To me these are a clarion call for the use of business rules and decision management. Let’s think about these comments.

Big systems implementations tend to be “electronic concrete”. In particular you can’t easily change the logic in those systems. You can add process management across and within them, but many business processes are actually pretty stable – it is the decisions within them that are constantly changing. For instance, your order to cash process does not change but your pricing decision does. Identifying the decisions in your applications and processes explicitly and then automating them using business rules allows you to develop a system that is both robust and flexible.

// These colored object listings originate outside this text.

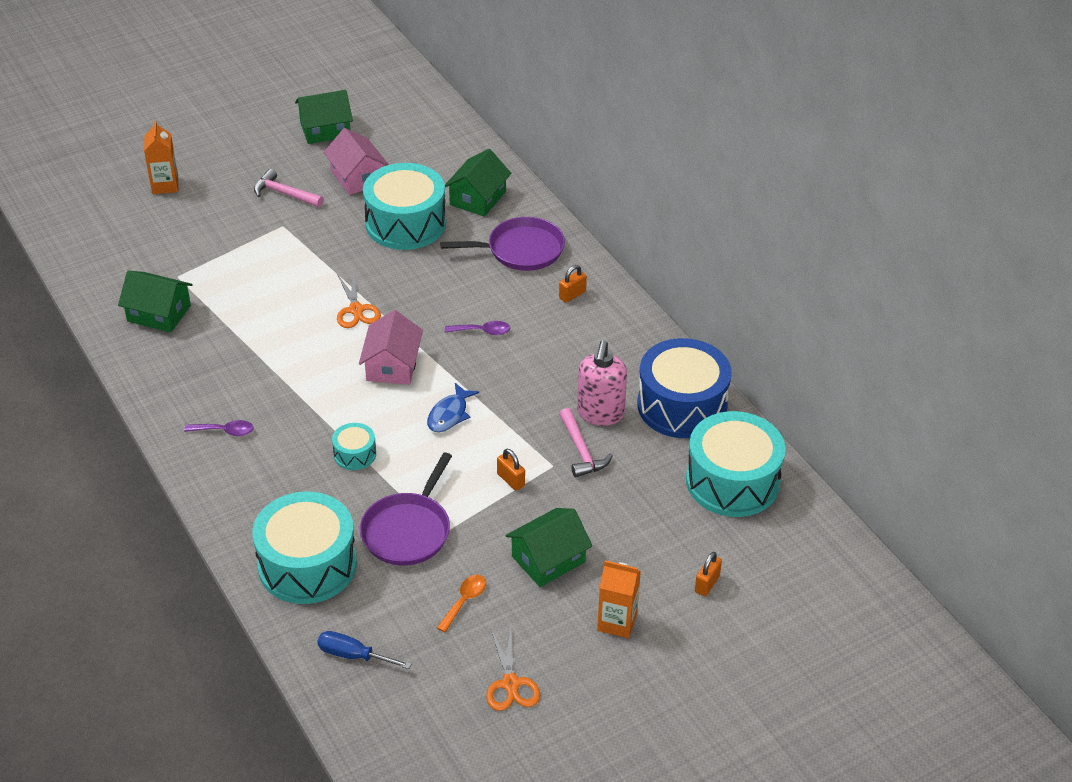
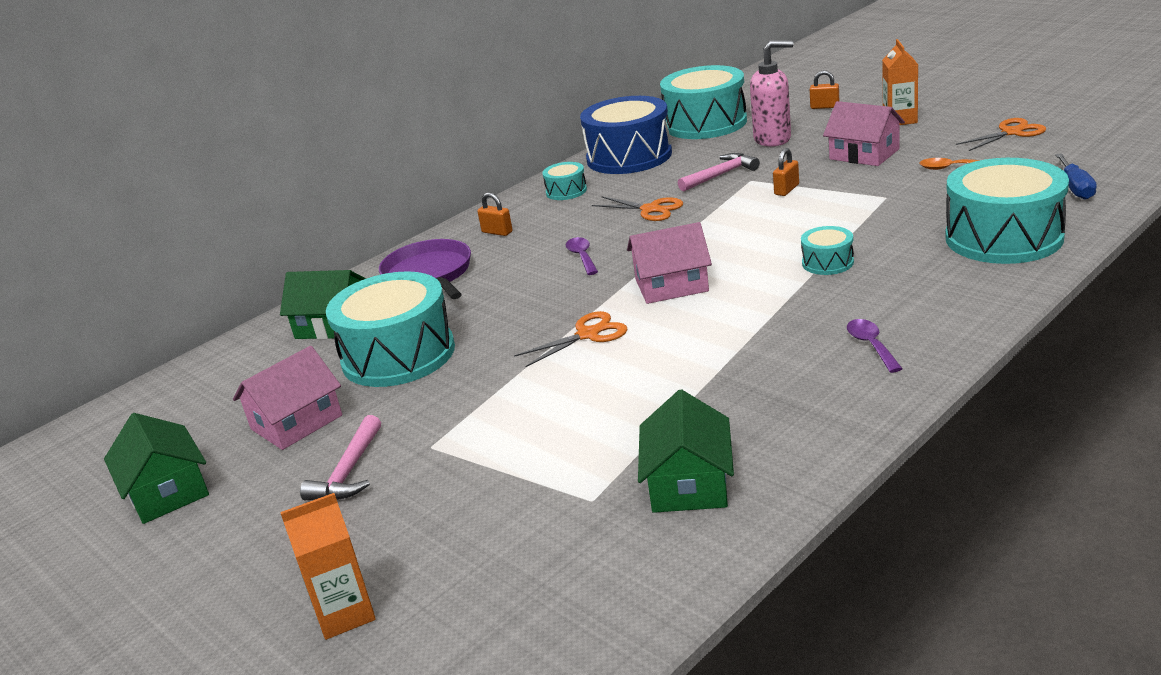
camera: 100 degrees left, 15 degrees down
purple pan [360,452,452,566] -> none
blue fish [427,383,479,432] -> none
green house [506,508,592,587] -> pink house [823,101,905,166]
pink soap dispenser [577,340,627,426] -> pink soap dispenser moved to [750,40,794,147]
none -> turquoise drum [542,162,587,200]
none -> orange scissors [592,196,683,221]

IT systems are notorious for lasting longer than expected. They rapidly evolve from “temporary solutions” to permanent ones. Those who think business rules are overkill (see this whole thread, for instance) often tell me that “this code isn’t going to change” and “it will always be easy for someone to change this code” despite decades of evidence that this is not the case. Instead of assuming it won’t change or that making changes will be easy, companies would do better assuming that they will need to change the logic in their systems more often than they think and that the people making the changes won’t be those who wrote it originally. The ease with which business rules can be changed and re-deployed and the greater clarity of business rules syntax make this work. Assuming that your systems will be permanent, and making sure that critical flex points in the system are easy to change (because they are externalized as rules-based decision services) will ensure that your have permanence with flexibility.

Finally, the use of business rules in this way helps improve business and IT collaboration. Because both technical and business people can read and understand the business rules, there is less confusion and more collaboration. It does not matter if IT still own the rules, if the business people edit the rules themselves or if business analysts take point – rules-based decisions deliver effective IT/business collaboration.

Externalizing your decisions and using business rules to manage them gives you systems that are flexible yet permanent. I wrote a white paper on this topic for SAP recently, Business Rules and Decisioning for Process Experts. Use business rules, focus on decisions and get concrete you can change!